(fantasia literária)
“
Éramos três em torno da mesa...” Assim começa um belo poema de Olegário
Mariano, Boêmia Triste, mas, nesta história, eram quatro em torno da
mesa no snack bar do Largo do Rossio, em Lisboa, todas as tardes:
Fernando
Pessoa, esotérico, correspondente estrangeiro e tradutor; morava com uma tia.
Ricardo Reis, médico, que se cansara do exílio voluntário no Brasil,
voltara para Portugal e vivia com Lídia.
Álvaro de Campos, engenheiro, “bon vivant”, morava sozinho num apartamento
sempre movimentado e visitado por belas mulheres.

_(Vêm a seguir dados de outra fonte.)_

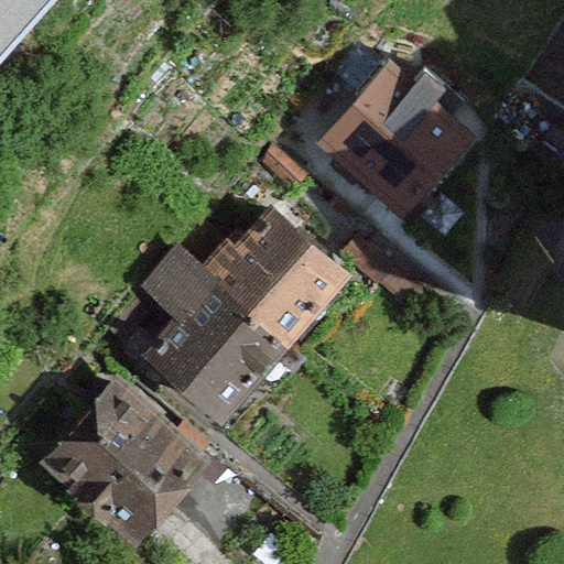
[(0,0),(0,36),(32,0),(0,0)]
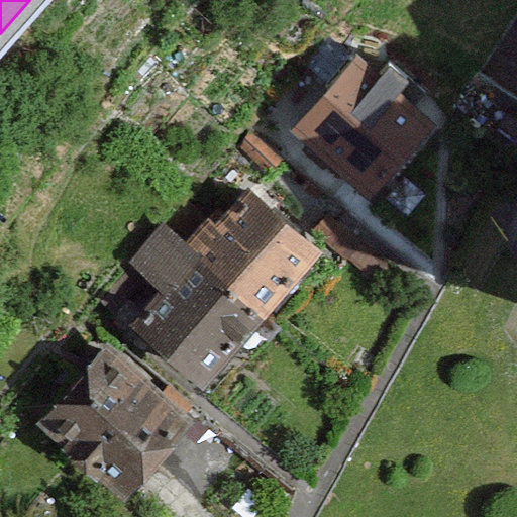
[(298,131),(375,198),(437,126),(360,60),(298,131)]
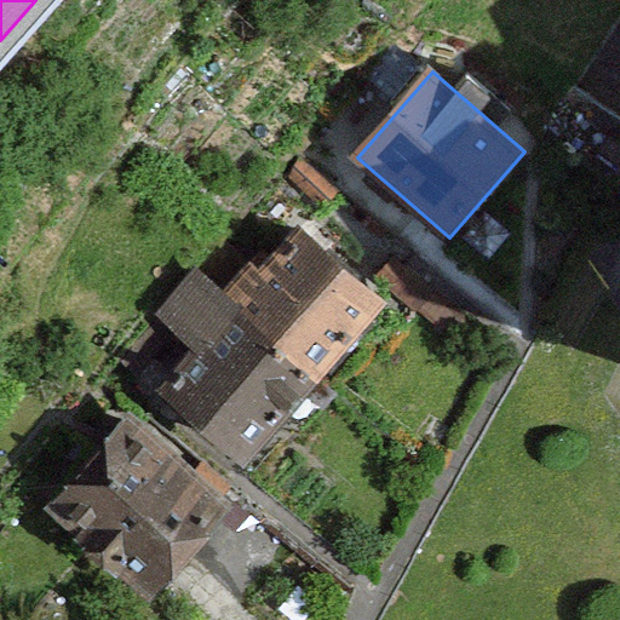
[(286,173),(325,201),(336,185),(298,158),(286,173)]
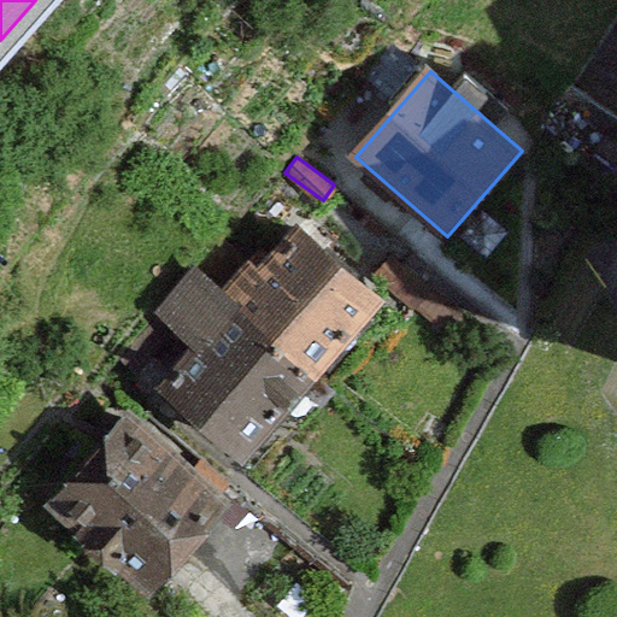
[(223,303),(313,380),(383,299),(301,229),(266,271),(257,264),(223,303)]
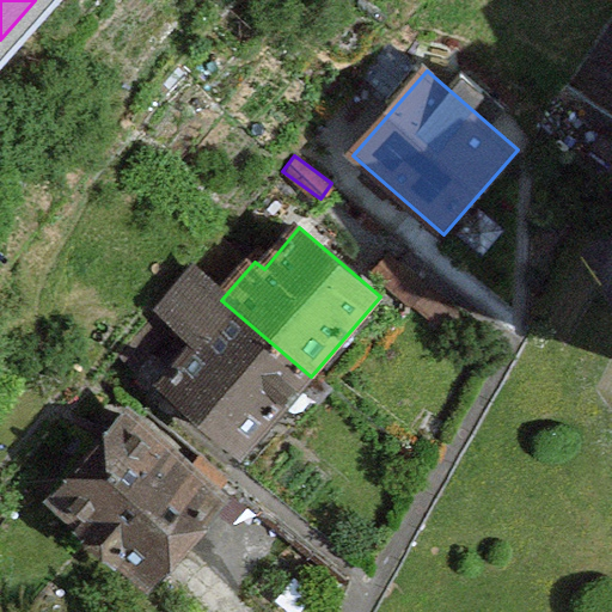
[(154,381),(243,457),(311,377),(221,300),(190,273),(166,301),(199,329),(154,381)]
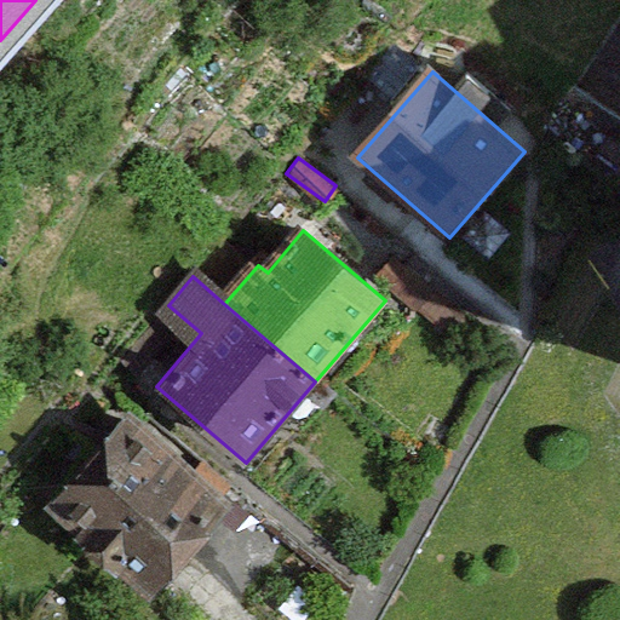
[(36,500),(144,590),(223,495),(115,406),(36,500)]
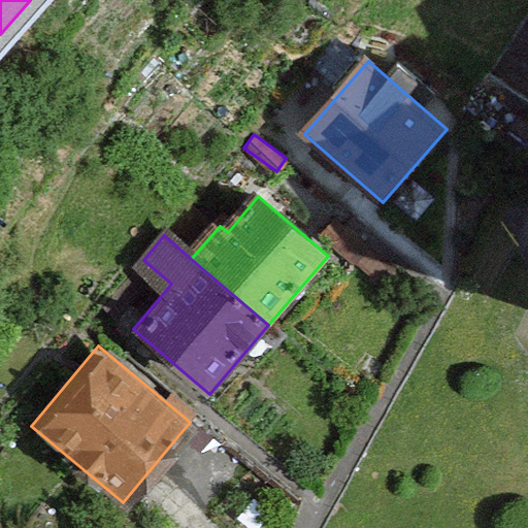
All buildings are outlined.
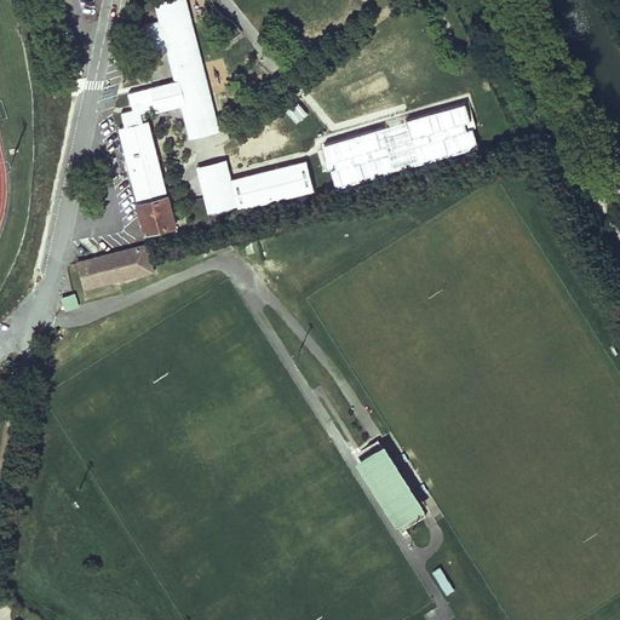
[(168,0),(154,4),(159,22),(189,15),(185,0),(168,0)]
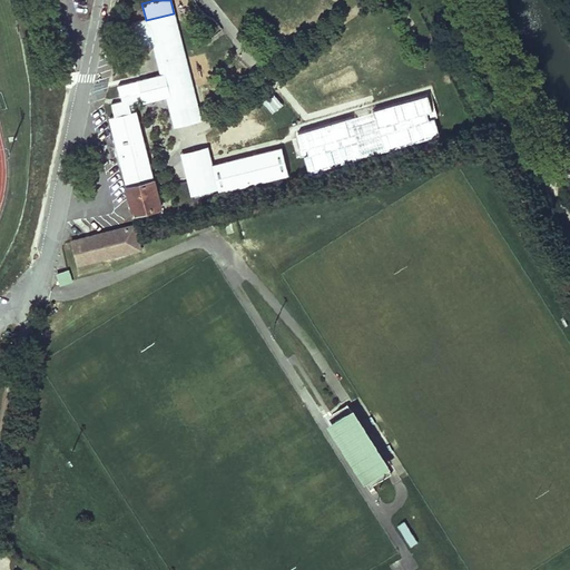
[(143,102),(166,97),(170,96),(174,109),(197,104),(194,90),(190,91),(174,28),(177,27),(174,13),(146,20),(131,23),(138,50),(153,47),(157,46),(160,59),(157,60),(160,75),(153,77),(126,84),(118,86),(121,100),(110,102),(114,116),(108,118),(134,214),(160,206),(135,110),(129,111),(127,104),(133,102),(141,99),(143,102)]
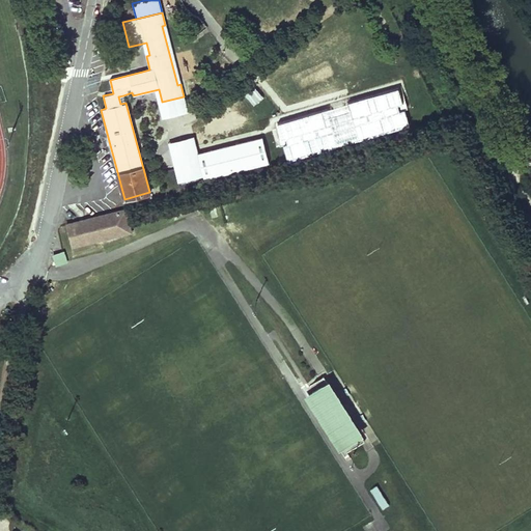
[(180,84),(165,25),(162,26),(177,85),(180,84)]
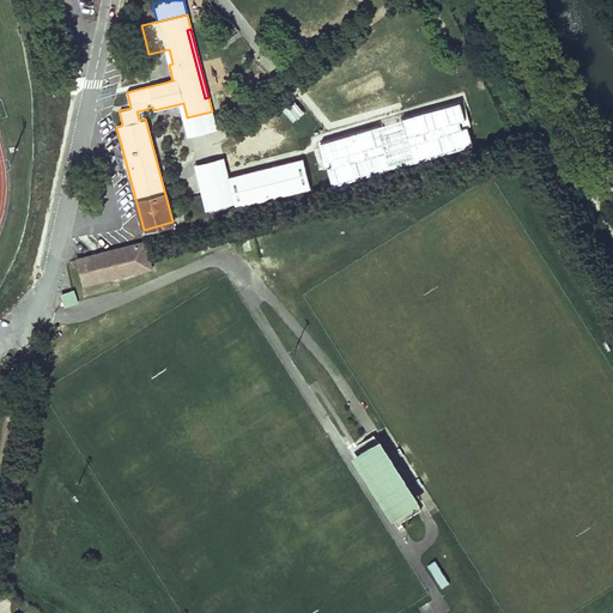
[(217,128),(212,111),(187,117),(183,103),(178,104),(187,137),(217,128)]
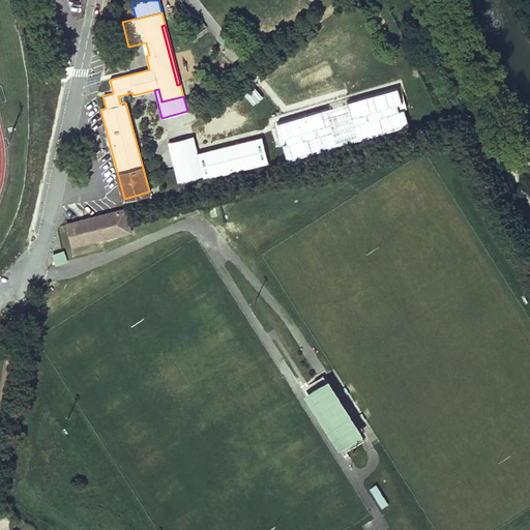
[(327,112),(278,122),(285,152),(354,137),(352,127),(331,131),(327,112)]
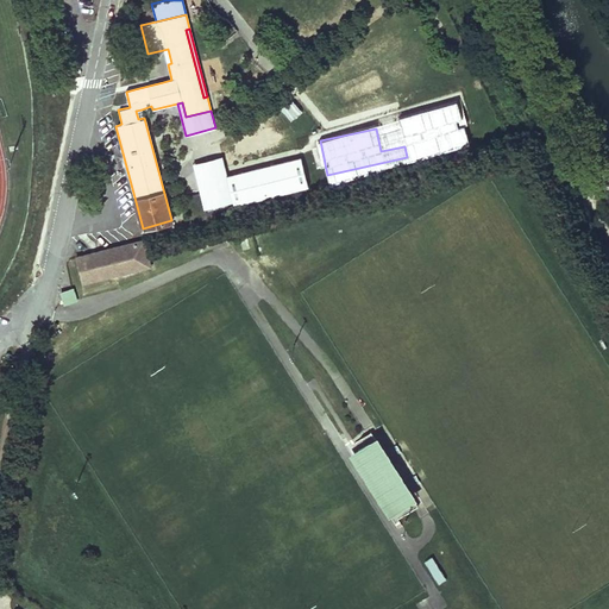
[(233,201),(227,176),(223,157),(193,164),(203,208),(233,201)]
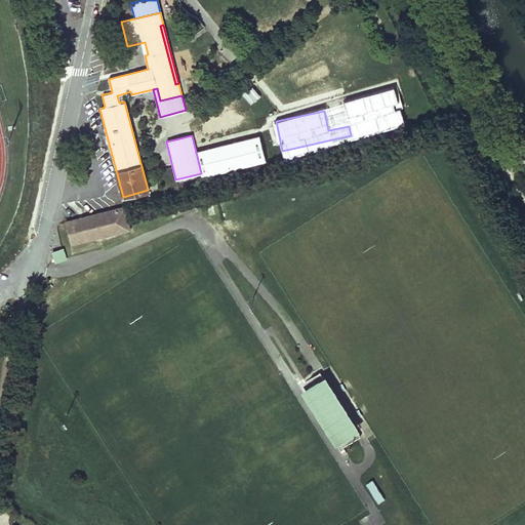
[(202,176),(267,161),(259,135),(196,152),(201,173),(202,176)]
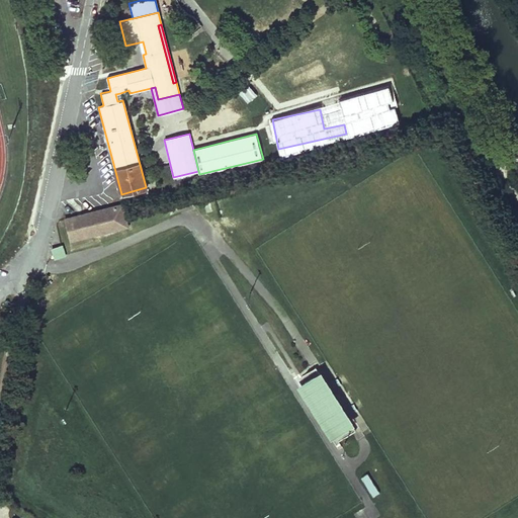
[(114,211),(98,234),(127,227),(122,204),(112,207),(114,211)]
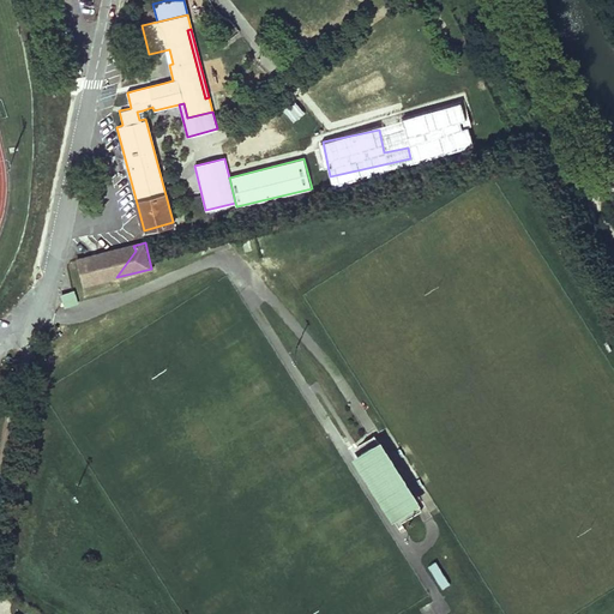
[(78,260),(84,286),(116,277),(136,251),(133,246),(78,260)]
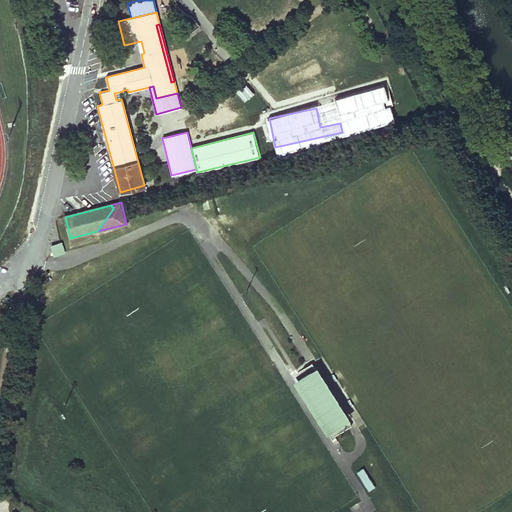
[(66,242),(54,247),(58,256),(70,251),(66,242)]
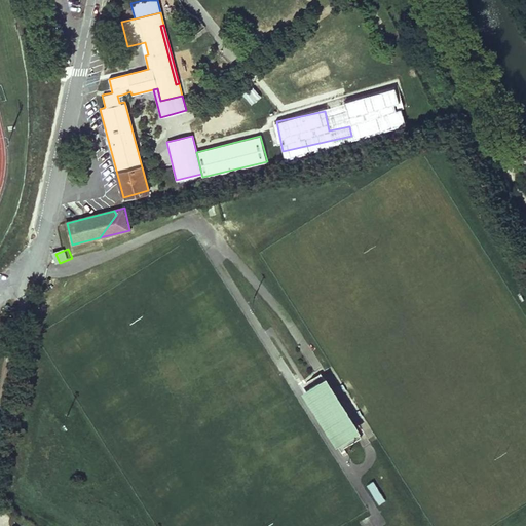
[(307,393),(325,382),(320,374),(302,385),(299,387),(339,453),(361,439),(357,433),(338,444),(307,393)]
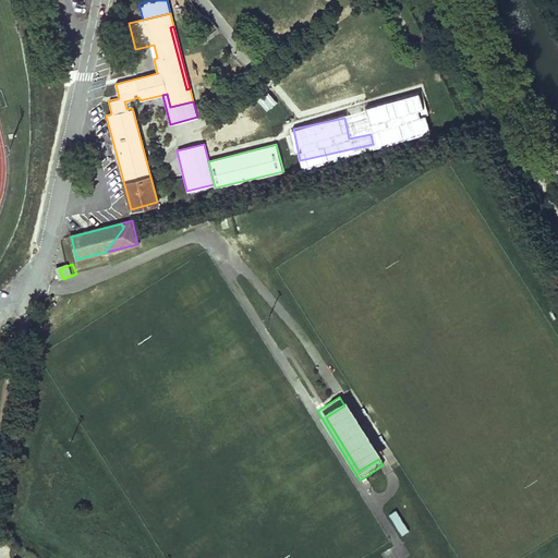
[(378,459),(344,405),(326,417),(359,471),(378,459)]
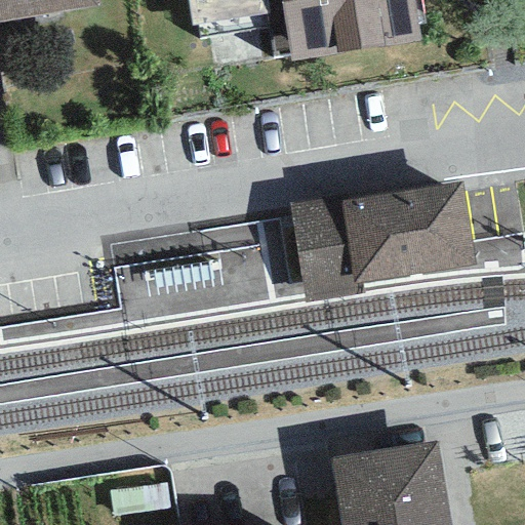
[(98,0),(0,0),(0,22),(99,6),(98,0)]
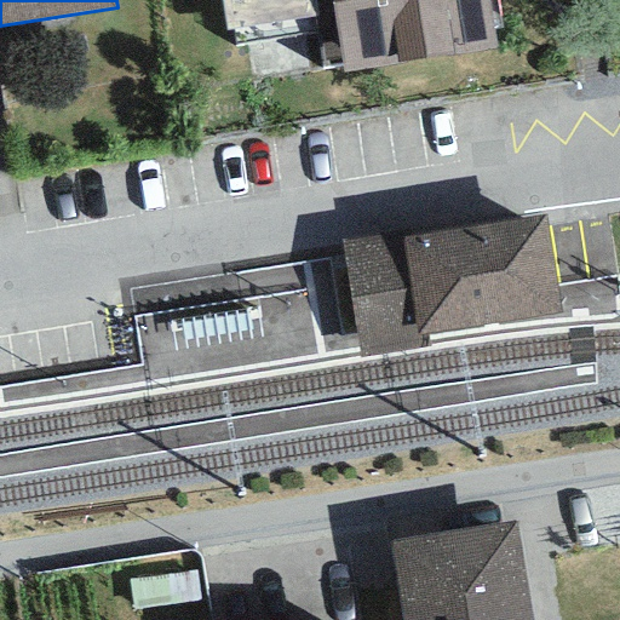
[(220,0),(225,30),(315,17),(313,0),(220,0)]
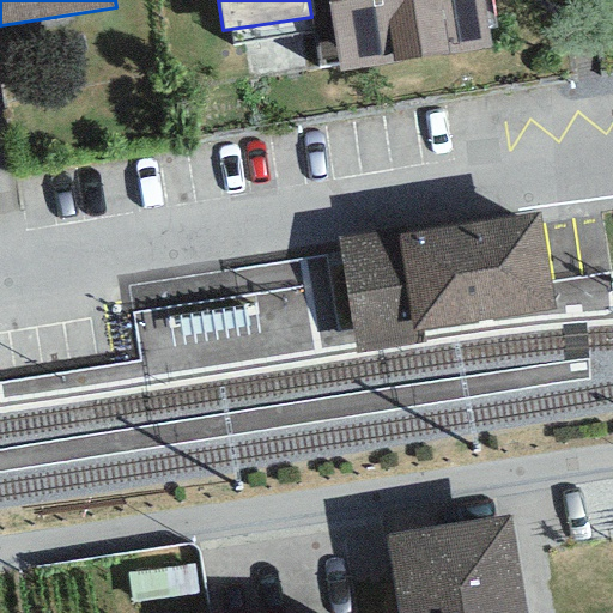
[(327,0),(339,72),(490,49),(483,0),(327,0)]
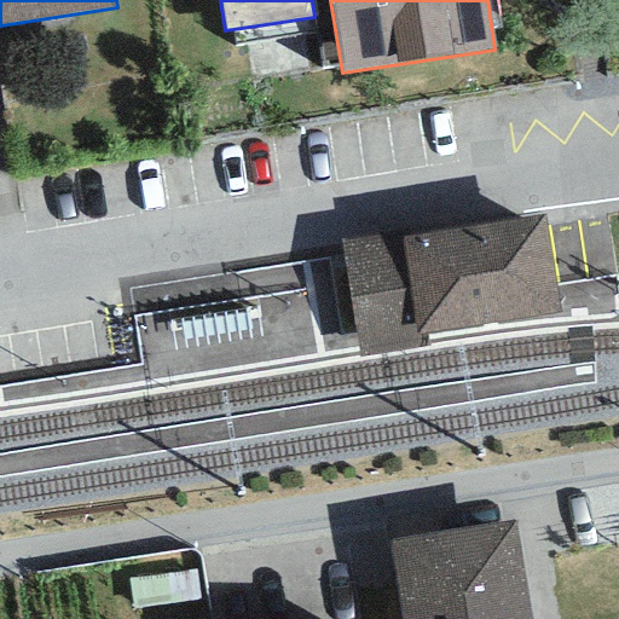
[(543,213),(340,243),(357,335),(557,313),(543,213)]
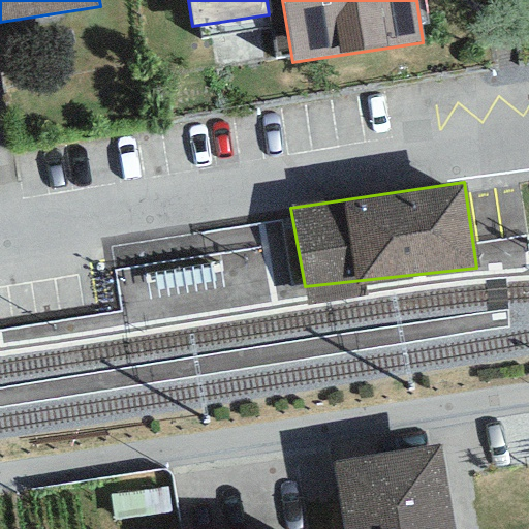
[(454,528),(440,445),(333,462),(343,528),(454,528)]
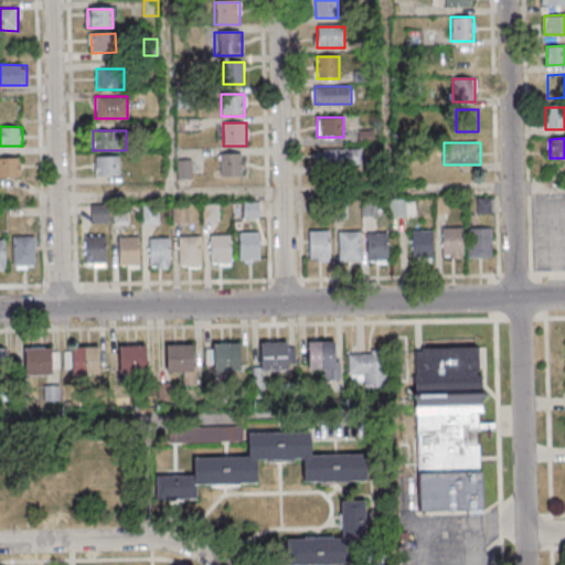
[(362,164),(362,148),(317,148),(317,164),(362,164)]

Alberto Caeiro, que vivia numa quinta e vinha às vezes à Capital
encontrar-se com os três;outras vezes eles o visitavam na aldeia onde havia o
rio mais belo que o Tejo.
O
assunto era, obviamente, poesia. Numa tarde em que estavam os quatro reunidos,
apareceu o pintor Almada Negreiros, dizendo que queria pintar o Fernando ali
mesmo na mesa, com a revista Orpheu.
Fernando disse que estavam vendo qual dos quatro tinha feito a comparação mais
bonita em seus poemas e foi ótimo o Almada ter chegado, pois ele é que iria
decidir.
Fernando
leu a sua: “ A vida é como uma sombra que passa por um rio.”
Caeiro falou: “ E lá fora um grande silêncio como um deus que dorme.”
Em
seguida Álvaro:”Um pavor terno e líquido encostado às esquinas como um
mendigo.”
E por fim o Reis:” Tênue, como se de Eolo a
esquecessem, a brisa manhã titila o campo.”
Almada
pediu que escrevessem. Leu, releu, ficou pensativo e depois também escreveu
alguma coisa e disse:” Esta é a melhor comparação: Enquanto a vida,como
uma sombra que passa por um rio,um grande silêncio, como um deus que dorme lá
fora, acorda um pavor terno e líquido encostado às esquinas como um
mendigo...mas, como se de Eolo a esquecessem, brisa da manhã titila o campo.”
Os
quatro se entreolharam e começaram a rir.
-Vocês todos são ótimos, eu não poderia escolher um e deixar os outros; e
também aqueles seus parentes que vêm de vez em quando, o Bernardo Soares, o
Barão de Teive, o Rafael Bandaia e os outros.São todos muito bons mesmo e eu me
orgulho de ser amigo de vocês.
O
grande pintor José de Almada Negreiros, entretanto, pintou apenas o Fernando
Pessoa sentado à mesa predileta, com a xícara de café e a revista Orpheu;
posteriormente, um escultor fixou na calçada a cena famosa e hoje ,quem for à
Lisboa, pode tirar um retrato sentado ao lado do Poeta.